Israeli Arab riots last October felt like Yom Kippur War, Or panel told

Asst.-Cmdr. Dov Lutzky, the chief operations officer of the Northern District, testified yesterday that during the Israeli Arab riots last October, he felt the same as he did as a soldier in the Yom Kippur War.

'I find it hard to differentiate between the feelings I had then and now,' he told the Or Judicial Commission of Inquiry into the riots. 'It was the same force of the events, the same unbearable experiences, and the same accumulative exhaustion and emotional drain.'

Lutzky made the comment when asked by commission chairman Justice Theodore Or why he had not immediately ordered an investigation into the events that led to 13 killings in the Israeli Arab sector.

Lutzky said it took him almost two weeks to recover from the trauma and begin investigating the incidents.

At the end of the first day of widespread rioting on Sunday, October 1, when two Israeli Arabs were killed in Umm el-Fahm, the top echelon of the Northern District met to determine how to prevent any more deaths, said Lutzky.

If that was the case, asked Or, why were police ordered to keep the Wadi Ara highway open, even if it meant clashing with rioters? Two Arabs were killed by snipers of the police special forces the following day.
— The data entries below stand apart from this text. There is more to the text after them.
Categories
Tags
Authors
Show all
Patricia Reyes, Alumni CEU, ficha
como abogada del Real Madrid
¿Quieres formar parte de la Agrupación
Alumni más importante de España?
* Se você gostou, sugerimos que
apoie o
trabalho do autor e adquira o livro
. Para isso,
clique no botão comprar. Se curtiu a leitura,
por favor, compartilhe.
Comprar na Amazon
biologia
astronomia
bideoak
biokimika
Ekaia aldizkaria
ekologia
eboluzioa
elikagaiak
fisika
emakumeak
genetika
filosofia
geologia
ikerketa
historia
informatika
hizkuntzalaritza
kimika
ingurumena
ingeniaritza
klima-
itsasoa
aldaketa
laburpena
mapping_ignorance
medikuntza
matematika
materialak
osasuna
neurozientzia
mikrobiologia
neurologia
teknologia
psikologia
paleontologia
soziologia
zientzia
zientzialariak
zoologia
According to Lutzky, 'The decision-makers considered the highway a central and strategic artery which was supposed to serve anyone on his way to the battlefront.'

Lutzky said that no one ever dreamed that the Wadi Ara road would be blocked, and that the order was given not to clash with the local population but to keep the road open. Nevertheless, he said, it was clear that the police might need force to do so.
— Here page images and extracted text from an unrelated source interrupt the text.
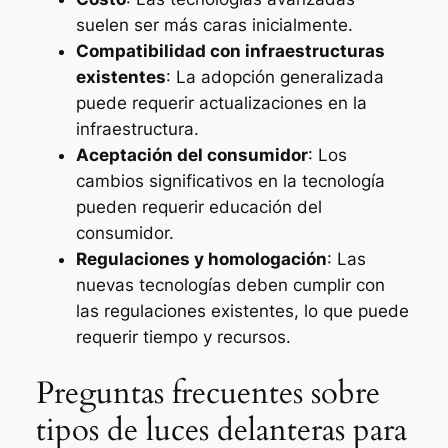
suelen ser más caras inicialmente.
Compatibilidad con infraestructuras
existentes
: La adopción generalizada
puede requerir actualizaciones en la
infraestructura.
Aceptación del consumidor
: Los
cambios significativos en la tecnología
pueden requerir educación del
consumidor.
Regulaciones y homologación
: Las
nuevas tecnologías deben cumplir con
las regulaciones existentes, lo que puede
requerir tiempo y recursos.
Preguntas frecuentes sobre
tipos de luces delanteras para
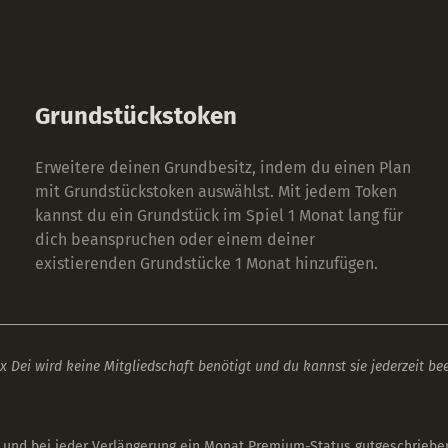
Grundstückstoken
Erweitere deinen Grundbesitz, indem du einen Plan
mit Grundstückstoken auswählst. Mit jedem Token
kannst du ein Grundstück im Spiel 1 Monat lang für
dich beanspruchen oder einem deiner
existierenden Grundstücke 1 Monat hinzufügen.
 Dei wird keine Mitgliedschaft benötigt und du kannst sie jederzeit be
s und bei jeder Verlängerung ein Monat Premium-Status gutgeschrie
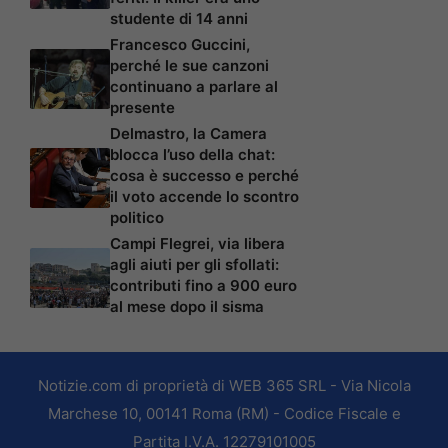
studente di 14 anni
Francesco Guccini,
perché le sue canzoni
continuano a parlare al
presente
Delmastro, la Camera
blocca l’uso della chat:
cosa è successo e perché
il voto accende lo scontro
politico
Campi Flegrei, via libera
agli aiuti per gli sfollati:
contributi fino a 900 euro
al mese dopo il sisma
Notizie.com di proprietà di WEB 365 SRL - Via Nicola
Marchese 10, 00141 Roma (RM) - Codice Fiscale e
Partita I.V.A. 12279101005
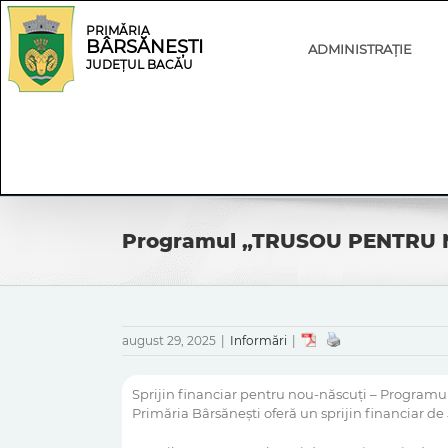
Skip
Skip
to
Navigation
PRIMĂRIA
BÂRSĂNEȘTI
content
ADMINISTRAȚIE
JUDEȚUL BACĂU
Programul „TRUSOU PENTRU N
august 29, 2025
|
Informări
|
Sprijin financiar pentru nou-născuți – Progra
Primăria Bârsănești oferă un sprijin financiar de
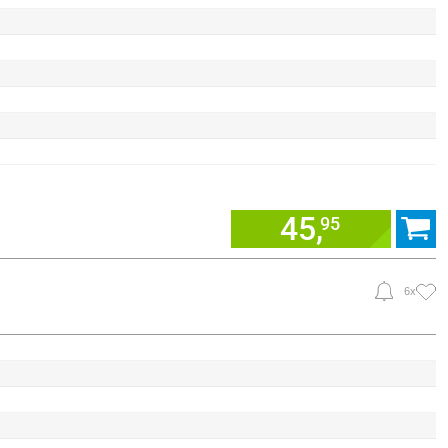
45,
95
6x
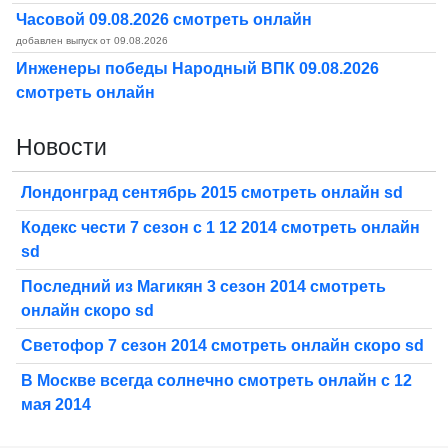
Часовой 09.08.2026 смотреть онлайн
добавлен выпуск от 09.08.2026
Инженеры победы Народный ВПК 09.08.2026
смотреть онлайн
Новости
Лондонград сентябрь 2015 смотреть онлайн sd
Кодекс чести 7 сезон с 1 12 2014 смотреть онлайн
sd
Последний из Магикян 3 сезон 2014 смотреть
онлайн скоро sd
Светофор 7 сезон 2014 смотреть онлайн скоро sd
В Москве всегда солнечно смотреть онлайн с 12
мая 2014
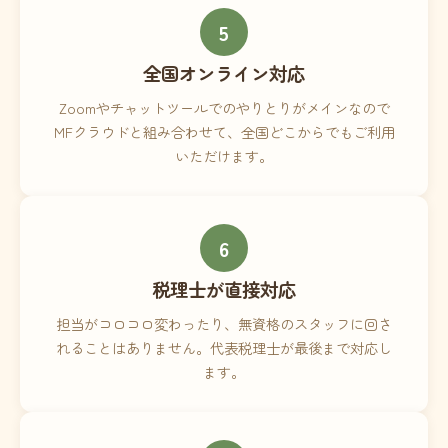
5
全国オンライン対応
Zoomやチャットツールでのやりとりがメインなので
MFクラウドと組み合わせて、全国どこからでもご利用
いただけます。
6
税理士が直接対応
担当がコロコロ変わったり、無資格のスタッフに回さ
れることはありません。代表税理士が最後まで対応し
ます。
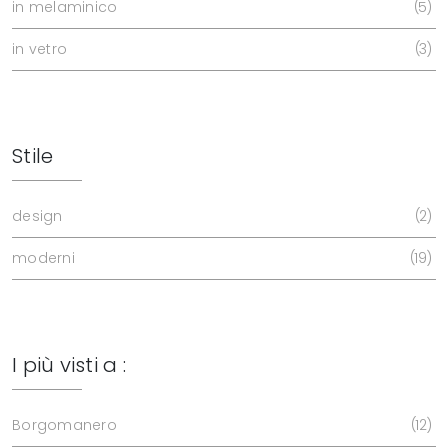
in melaminico
5
in vetro
3
Stile
design
2
moderni
19
I più visti a :
Borgomanero
12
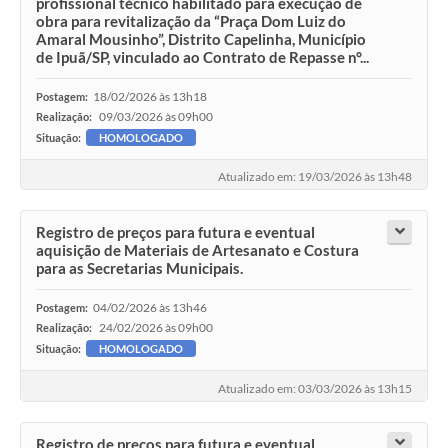
profissional técnico habilitado para execução de
obra para revitalização da “Praça Dom Luiz do
Amaral Mousinho”, Distrito Capelinha, Município
de Ipuã/SP, vinculado ao Contrato de Repasse n°...
18/02/2026 às 13h18
Postagem:
09/03/2026 às 09h00
Realização:
Situação:
HOMOLOGADO
Atualizado em: 19/03/2026 às 13h48
Registro de preços para futura e eventual
aquisição de Materiais de Artesanato e Costura
para as Secretarias Municipais.
04/02/2026 às 13h46
Postagem:
24/02/2026 às 09h00
Realização:
Situação:
HOMOLOGADO
Atualizado em: 03/03/2026 às 13h15
Registro de preços para futura e eventual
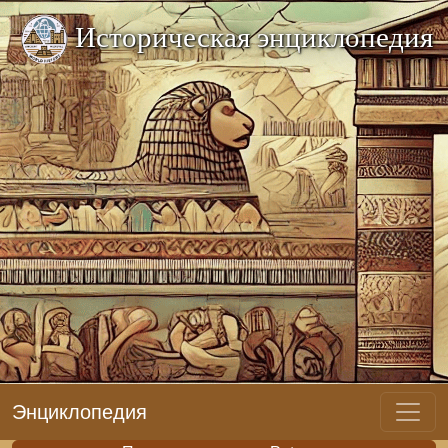
Историческая энциклопедия
Энциклопедия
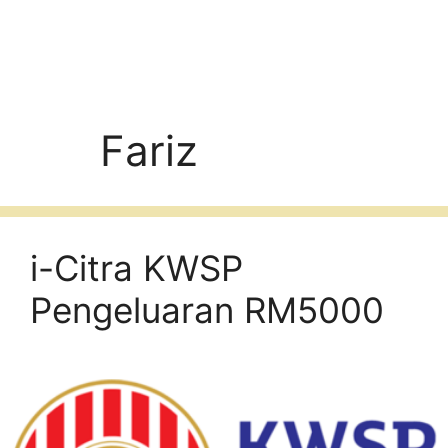
Fariz
i-Citra KWSP
Pengeluaran RM5000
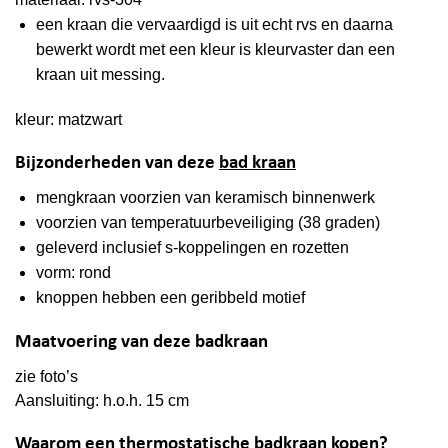
een kraan die vervaardigd is uit echt rvs en daarna
bewerkt wordt met een kleur is kleurvaster dan een
kraan uit messing.
kleur: matzwart
Bijzonderheden van deze
bad kraan
mengkraan voorzien van keramisch binnenwerk
voorzien van temperatuurbeveiliging (38 graden)
geleverd inclusief s-koppelingen en rozetten
vorm: rond
knoppen hebben een geribbeld motief
Maatvoering van deze badkraan
zie foto’s
Aansluiting: h.o.h. 15 cm
Waarom een thermostatische badkraan kopen?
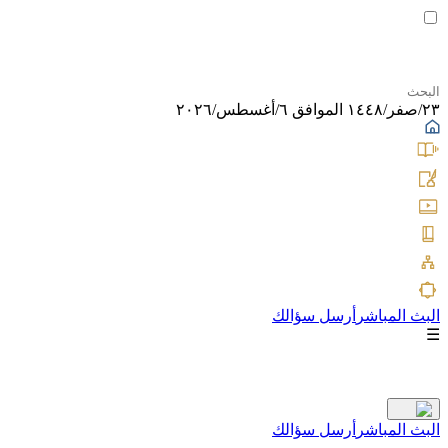
٢٣/صفر/١٤٤٨ الموافق ٦/أغسطس/٢٠٢٦
البث المباشر
أرسل سؤالك
☰
البث المباشر
أرسل سؤالك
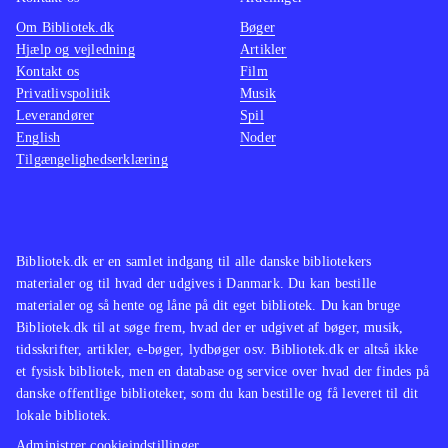
Om Bibliotek.dk
Bøger
Hjælp og vejledning
Artikler
Kontakt os
Film
Privatlivspolitik
Musik
Leverandører
Spil
English
Noder
Tilgængelighedserklæring
Bibliotek.dk er en samlet indgang til alle danske bibliotekers
materialer og til hvad der udgives i Danmark. Du kan bestille
materialer og så hente og låne på dit eget bibliotek. Du kan bruge
Bibliotek.dk til at søge frem, hvad der er udgivet af bøger, musik,
tidsskrifter, artikler, e-bøger, lydbøger osv. Bibliotek.dk er altså ikke
et fysisk bibliotek, men en database og service over hvad der findes på
danske offentlige biblioteker, som du kan bestille og få leveret til dit
lokale bibliotek.
Administrer cookieindstillinger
Lutzky told Or there were not enough trained policemen to handle disturbances. The only ones who were properly trained were the special task force and the special patrol forces, whose numbers were 'tiny.' The rest of the force include regular blue-uniformed policemen who were not adequately trained, experienced or in proper physical shape to put down riots.

Their training, said Lutzky, was also 'not serious': an entire group of policemen fired a single tear gas shell or a handful of rubber bullets, not enough to give them the confidence they needed.

Lutzky defended the use of rubber bullets by policemen, saying they needed a means of riot prevention more severe than tear gas and less severe than live bullets. Otherwise, every time policemen felt their lives were in danger, they would either shoot real bullets or run away.

He told the commission that Northern District chief Cmdr. Alec Ron said there were 'red line' situations past which policemen should not hesitate to open fire with real bullets. He gave two examples to explain what he meant. One was to save the life of someone caught by the mob and threatened with lynching. The other was when a mob of rioters tried to break into a Jewish settlement.